Your Brain When You Wake Up Early

Your Brain When You Wake Up Early

If you’re a parent, you know that you’ll basically get no sleep on Christmas Eve. First, you’ll have to patiently get your children to fall asleep, even though they’re going to be hopped up on impending Christmas morning adrenaline.

Second, once you finally convince them to stay in bed, you’re going to have to set up all of the gifts and stockings. Lastly, on Christmas morning, your exuberant little ones are going to be chomping at the bit to see their Christmas bounty. That means you might make it to 6:00 AM if you’re lucky.


That also means you’re likely in for a very groggy December 25th.

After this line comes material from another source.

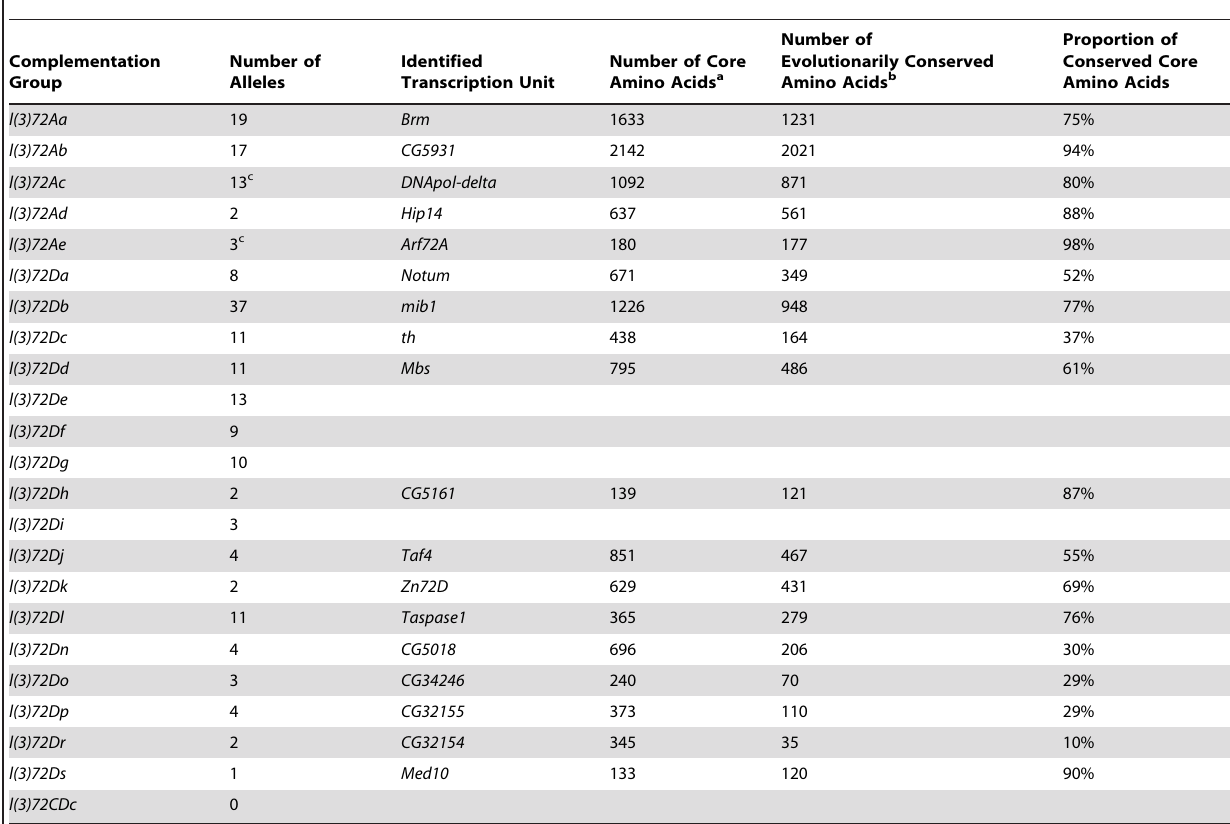
Table 1 . Complementation groups represented by the mutations within the Df(3L)th102 region of the genome.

Even though it’s totally worth it, because your kids’ excitement and happiness is basically unparalleled, the truth is, missing sleep isn’t very good for you. In fact, there are a few ways that waking up early and missing sleep is really bad for you.

So what’s really going on?

Even though sleep might seem like a waste of time, it’s actually one of the most important things we do for our health. In fact, loss of sleep is a full fledged pandemic. To understand why, we have to attack the problem from a few angles.


First of all, sleep is when your brain repairs itself, stores and files away memories, and your body gets the recuperation that it needs. Sleep also helps regulate your mood, REM sleep helps you retain knowledge, and getting your 8 hours reduces bodily inflammation.


That means, when you lose sleep, you’re literally killing your brain and body. Researchers have found that losing too much sleep actually destroys brain cells, can lead to mood swings and depression, and can make your body more susceptible to getting sick. On top of all of that, you’ll get bags under your eyes. The horror!

So what do you do about it?

The good news--for both your sleep and wallet--is that Christmas only comes around once a year. Losing a little bit of sleep for one night won’t really move the needle too much as far as your overall health is concerned. It’s not entirely clear how much sleep you have to miss for your immune system to take a hit, but I always ascribe to the “better safe than sorry” approach.


Christmas is a fun and magical time, where kids are on top of the world, and parents can live vicariously through their innocence. Even though you’ll probably lose a little bit of sleep on Christmas Eve, the long term ramifications are basically non-existent. So enjoy every minute with your little ones while you can. Making memories with those you love most is the reason for the season after all.


Just don’t make a habit out of waking up too early and losing too much sleep. On a lighter note, if you go to bed early and give your brain at least 8 hours of sleep, waking up early isn't too bad!